Proseguendo nelle ricerche ho appurato che anche nella tradizione popolare favarese (Provincia di Agrigento) si narra di alcuni barbieri che oltre a tagliare i capelli, esercitavano la loro arte di “medici selvaggi” estraendo denti, curando le ossa e praticando salassi.In quest’ambito esiste una pratica, molto diffusa tra i “medici selvaggi” che viene chiamata “scilatura”. Impossibile reperire informazioni sui testi, ma dai racconti raccolti si tratta di una pratica in cui il “medico” pratica una sorta di massaggio, sempre descritto come molto energico (ai limiti del violento!), adoperando oltre alle mani (che godrebbero di particolari poteri guaritori) della mollica e/o dell’olio. Ovviamente non si tratta di olio di Argan come per i massaggi ayurvedici, ma di olio di semi. Tale pratica viene esercitata, probabilmente tutt’ora, come soluzione a molteplici problematiche muscoloscheletriche e non solo quelle dolorose. Oltre che, infatti, per la celeberrima “contrattura muscolare” o per il più noto “nervo accavallato”, la scilatura promette di essere di aiuto anche nel correggere i dismorfismi del rachide (tipo le scoliosi!) e disturbi gastroenterici/internistici.

L’esistenza di tali pratiche tutt’oggi rappresenta un pericolo sottovalutato dalla popolazione soprattutto perchè ritarda l’accesso alla diagnosi (quella vera, intendo). Si tratta di pazienti che perdono dei giorni o delle settimane prima di recarsi da un medico perché credono di essere già “in cura”, anche se da un selvaggio. Troppo spesso, purtroppo, un dolore cronico alla schiena è spia di patologie molto gravi e ritardare la diagnosi può esporre a gravi rischi.

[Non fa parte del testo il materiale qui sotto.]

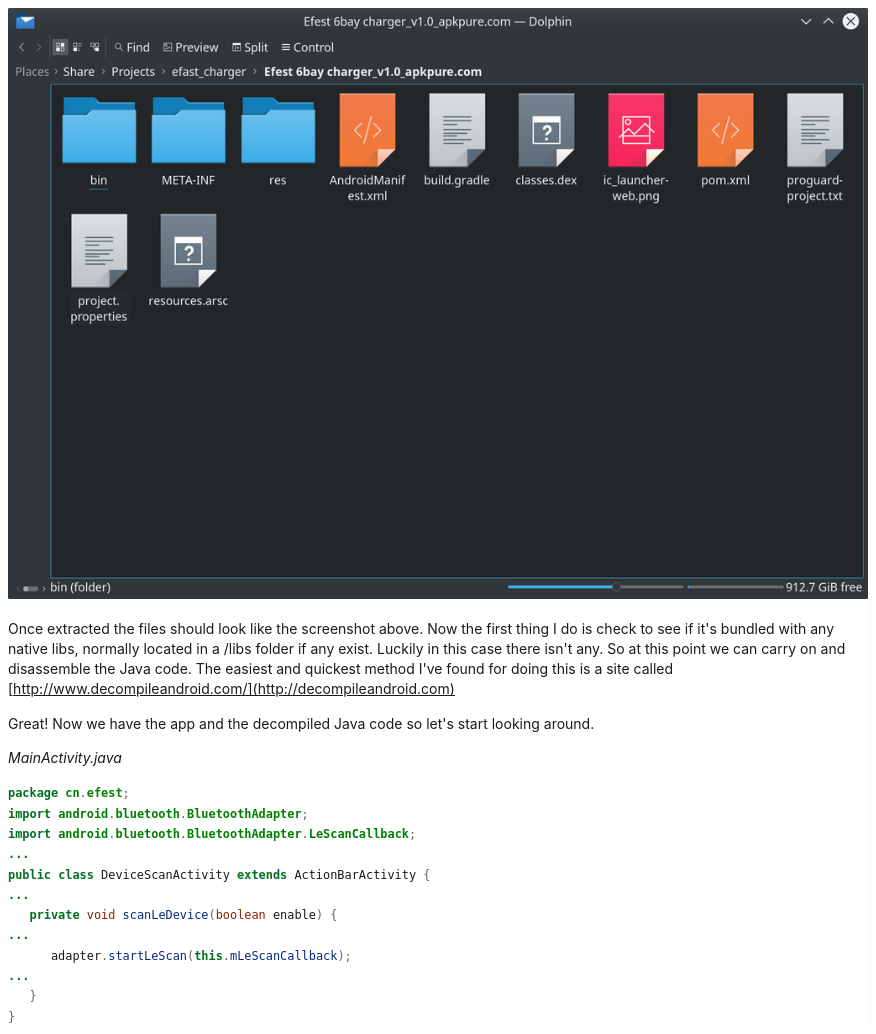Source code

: ![Files](/assets/img/blog/reverse-engineering-a-bluetooth-enabled-battery-charger/files.png)

Once extracted the files should look like the screenshot above. Now the first
thing I do is check to see if it's bundled with any native libs, normally
located in a /libs folder if any exist. Luckily in this case there isn't any.
So at this point we can carry on and disassemble the Java code. The easiest and
quickest method I've found for doing this is a site called 
[http://www.decompileandroid.com/](http://decompileandroid.com)

Great! Now we have the app and the decompiled Java code so let's start looking
around.

_MainActivity.java_

```java
package cn.efest;
import android.bluetooth.BluetoothAdapter;
import android.bluetooth.BluetoothAdapter.LeScanCallback;
...
public class DeviceScanActivity extends ActionBarActivity {
...
   private void scanLeDevice(boolean enable) {
...
      adapter.startLeScan(this.mLeScanCallback);
...
   }
}
```
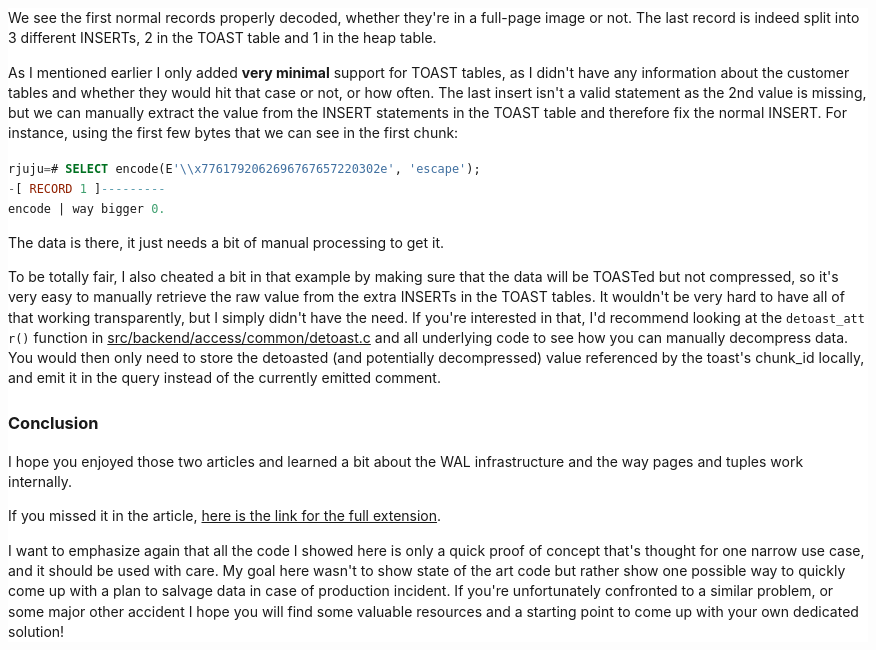 We see the first normal records properly decoded, whether they're in a
full-page image or not.  The last record is indeed split into 3 different
INSERTs, 2 in the TOAST table and 1 in the heap table.

As I mentioned earlier I only added **very minimal** support for TOAST tables,
as I didn't have any information about the customer tables and whether they
would hit that case or not, or how often.  The last insert isn't a valid
statement as the 2nd value is missing, but we can manually extract the value
from the INSERT statements in the TOAST table and therefore fix the normal
INSERT.  For instance, using the first few bytes that we can see in the first
chunk:

```sql
rjuju=# SELECT encode(E'\\x7761792062696767657220302e', 'escape');
-[ RECORD 1 ]---------
encode | way bigger 0.
```

The data is there, it just needs a bit of manual processing to get it.

To be totally fair, I also cheated a bit in that example by making sure that
the data will be TOASTed but not compressed, so it's very easy to manually
retrieve the raw value from the extra INSERTs in the TOAST tables.  It wouldn't
be very hard to have all of that working transparently, but I simply didn't
have the need.  If you're interested in that, I'd recommend looking at the
`detoast_attr()` function in
[src/backend/access/common/detoast.c](https://github.com/postgres/postgres/blob/master/src/backend/access/common/detoast.c)
and all underlying code to see how you can manually decompress data.  You would
then only need to store the detoasted (and potentially decompressed) value
referenced by the toast's chunk_id locally, and emit it in the query instead of
the currently emitted comment.

### Conclusion

I hope you enjoyed those two articles and learned a bit about the WAL
infrastructure and the way pages and tuples work internally.

If you missed it in the article, [here is the link for the full
extension](/assets/patch/pg_decode_record.tgz).

I want to emphasize again that all the code I showed here is only a quick proof
of concept that's thought for one narrow use case, and it should be used
with care.  My goal here wasn't to show state of the art code but rather show
one possible way to quickly come up with a plan to salvage data in case of
production incident.   If you're unfortunately confronted to a
similar problem, or some major other accident I hope you will find some
valuable resources and a starting point to come up with your own dedicated
solution!
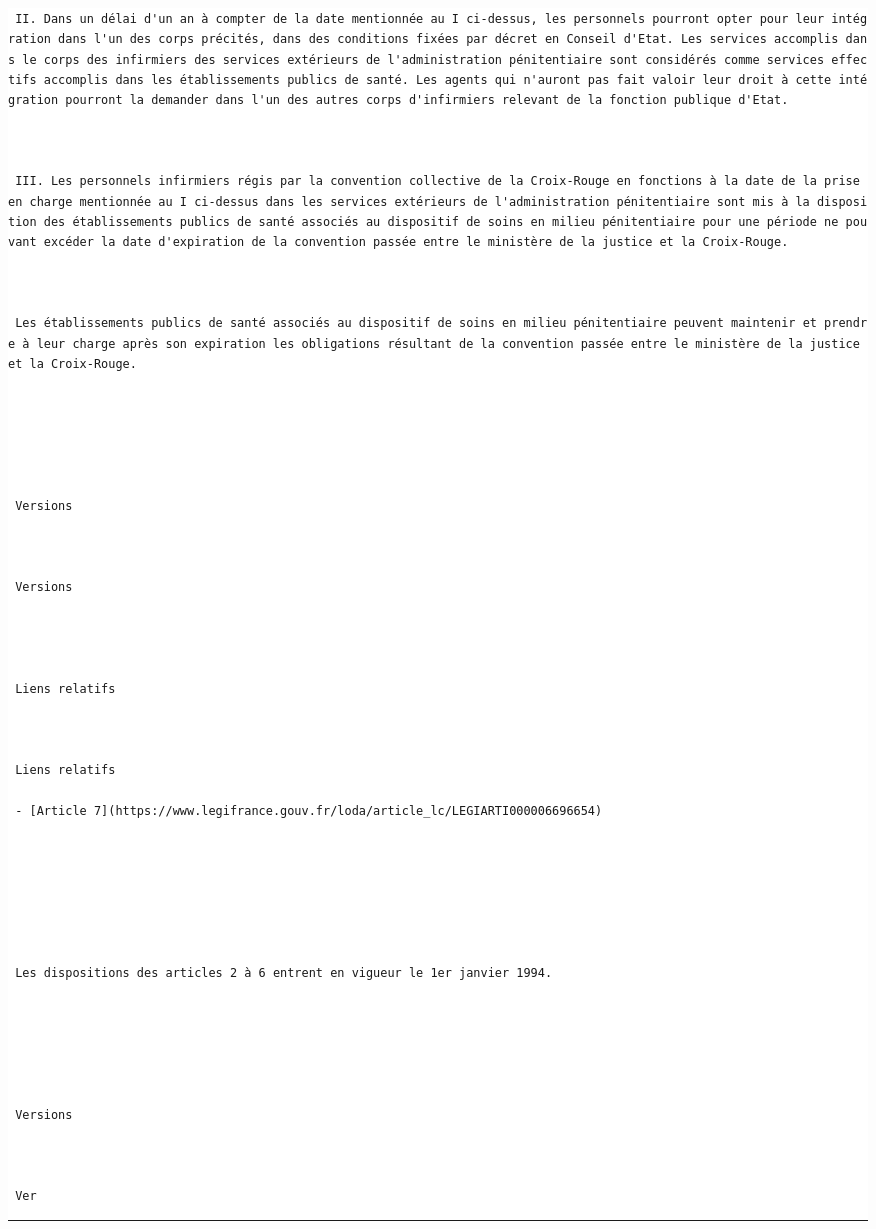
 ```
 II. Dans un délai d'un an à compter de la date mentionnée au I ci-dessus, les personnels pourront opter pour leur intégration dans l'un des corps précités, dans des conditions fixées par décret en Conseil d'Etat. Les services accomplis dans le corps des infirmiers des services extérieurs de l'administration pénitentiaire sont considérés comme services effectifs accomplis dans les établissements publics de santé. Les agents qui n'auront pas fait valoir leur droit à cette intégration pourront la demander dans l'un des autres corps d'infirmiers relevant de la fonction publique d'Etat.



 III. Les personnels infirmiers régis par la convention collective de la Croix-Rouge en fonctions à la date de la prise en charge mentionnée au I ci-dessus dans les services extérieurs de l'administration pénitentiaire sont mis à la disposition des établissements publics de santé associés au dispositif de soins en milieu pénitentiaire pour une période ne pouvant excéder la date d'expiration de la convention passée entre le ministère de la justice et la Croix-Rouge.



 Les établissements publics de santé associés au dispositif de soins en milieu pénitentiaire peuvent maintenir et prendre à leur charge après son expiration les obligations résultant de la convention passée entre le ministère de la justice et la Croix-Rouge.






 Versions



 Versions




 Liens relatifs



 Liens relatifs

 - [Article 7](https://www.legifrance.gouv.fr/loda/article_lc/LEGIARTI000006696654)







 Les dispositions des articles 2 à 6 entrent en vigueur le 1er janvier 1994.






 Versions



 Ver
```

---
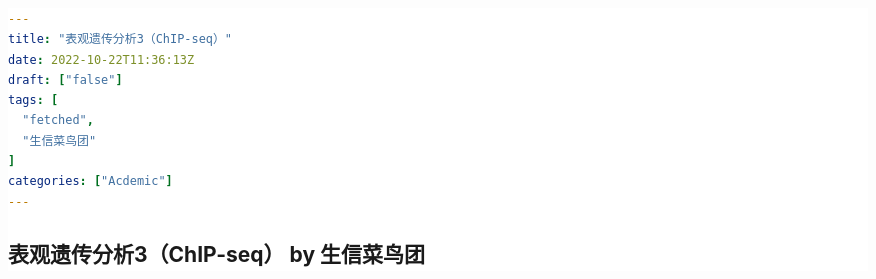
 ```yaml
---
title: "表观遗传分析3（ChIP-seq）"
date: 2022-10-22T11:36:13Z
draft: ["false"]
tags: [
  "fetched",
  "生信菜鸟团"
]
categories: ["Acdemic"]
---
```

表观遗传分析3（ChIP-seq） by 生信菜鸟团
------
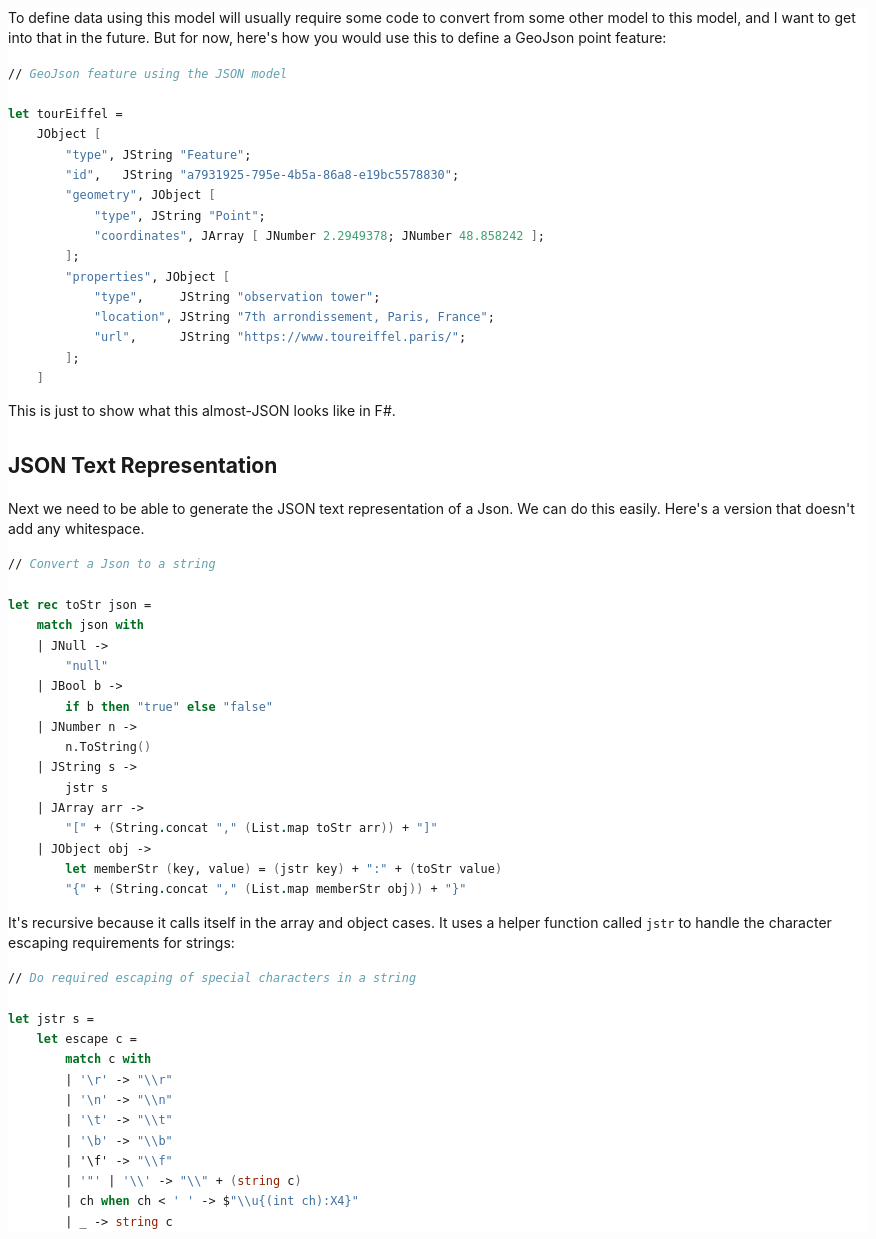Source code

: To define data using this model will usually require some code to convert from some other model
to this model, and I want to get into that in the future. But for now, here's how you would use
this to define a GeoJson point feature:

```fsharp
// GeoJson feature using the JSON model

let tourEiffel =
    JObject [
        "type", JString "Feature";
        "id",   JString "a7931925-795e-4b5a-86a8-e19bc5578830";
        "geometry", JObject [
            "type", JString "Point";
            "coordinates", JArray [ JNumber 2.2949378; JNumber 48.858242 ];
        ];
        "properties", JObject [
            "type",     JString "observation tower";
            "location", JString "7th arrondissement, Paris, France";
            "url",      JString "https://www.toureiffel.paris/";
        ];
    ]
```

This is just to show what this almost-JSON looks like in F#. 

## JSON Text Representation

Next we need to be able to generate the JSON text representation of a Json. We can do this easily.
Here's a version that doesn't add any whitespace.

```fsharp
// Convert a Json to a string

let rec toStr json =
    match json with
    | JNull -> 
        "null"
    | JBool b -> 
        if b then "true" else "false"
    | JNumber n -> 
        n.ToString()
    | JString s -> 
        jstr s
    | JArray arr -> 
        "[" + (String.concat "," (List.map toStr arr)) + "]"
    | JObject obj ->
        let memberStr (key, value) = (jstr key) + ":" + (toStr value)
        "{" + (String.concat "," (List.map memberStr obj)) + "}"
```

It's recursive because it calls itself in the array and object cases. It uses a helper function
called `jstr` to handle the character escaping requirements for strings:

```fsharp
// Do required escaping of special characters in a string

let jstr s =
    let escape c = 
        match c with
        | '\r' -> "\\r"
        | '\n' -> "\\n"
        | '\t' -> "\\t"
        | '\b' -> "\\b"
        | '\f' -> "\\f"
        | '"' | '\\' -> "\\" + (string c)
        | ch when ch < ' ' -> $"\\u{(int ch):X4}"
        | _ -> string c
```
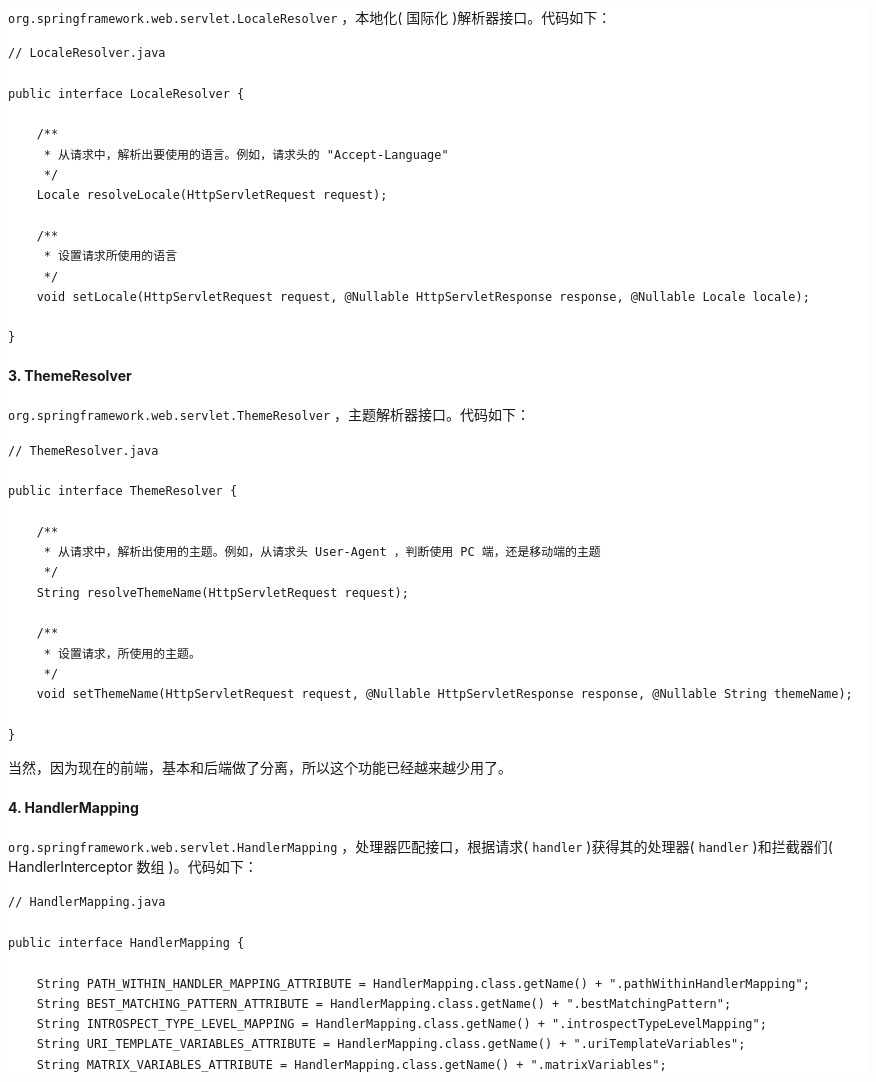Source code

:`org.springframework.web.servlet.LocaleResolver` ，本地化( 国际化 )解析器接口。代码如下：

```
// LocaleResolver.java

public interface LocaleResolver {

	/**
     * 从请求中，解析出要使用的语言。例如，请求头的 "Accept-Language"
	 */
	Locale resolveLocale(HttpServletRequest request);

	/**
     * 设置请求所使用的语言
	 */
	void setLocale(HttpServletRequest request, @Nullable HttpServletResponse response, @Nullable Locale locale);

}
```



#### 3. ThemeResolver

`org.springframework.web.servlet.ThemeResolver` ，主题解析器接口。代码如下：

```
// ThemeResolver.java

public interface ThemeResolver {

	/**
     * 从请求中，解析出使用的主题。例如，从请求头 User-Agent ，判断使用 PC 端，还是移动端的主题
	 */
	String resolveThemeName(HttpServletRequest request);

	/**
     * 设置请求，所使用的主题。
	 */
	void setThemeName(HttpServletRequest request, @Nullable HttpServletResponse response, @Nullable String themeName);

}
```

当然，因为现在的前端，基本和后端做了分离，所以这个功能已经越来越少用了。



#### 4. HandlerMapping

`org.springframework.web.servlet.HandlerMapping` ，处理器匹配接口，根据请求( `handler` )获得其的处理器( `handler` )和拦截器们( HandlerInterceptor 数组 )。代码如下：

```
// HandlerMapping.java

public interface HandlerMapping {

	String PATH_WITHIN_HANDLER_MAPPING_ATTRIBUTE = HandlerMapping.class.getName() + ".pathWithinHandlerMapping";
	String BEST_MATCHING_PATTERN_ATTRIBUTE = HandlerMapping.class.getName() + ".bestMatchingPattern";
	String INTROSPECT_TYPE_LEVEL_MAPPING = HandlerMapping.class.getName() + ".introspectTypeLevelMapping";
	String URI_TEMPLATE_VARIABLES_ATTRIBUTE = HandlerMapping.class.getName() + ".uriTemplateVariables";
	String MATRIX_VARIABLES_ATTRIBUTE = HandlerMapping.class.getName() + ".matrixVariables";
```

Proseguirò le mie ricerche sull’affascinante mondo dei “medici selvaggi”, intanto mi auguro che questa nota possa essere letta da chi ne sa più di me e possa dare contributi (siano storici o attuali) e, soprattutto, che si possa, finalmente, relegare il ruolo del “curatore” ai racconti storici: oggi la medicina non ne ha più bisogno.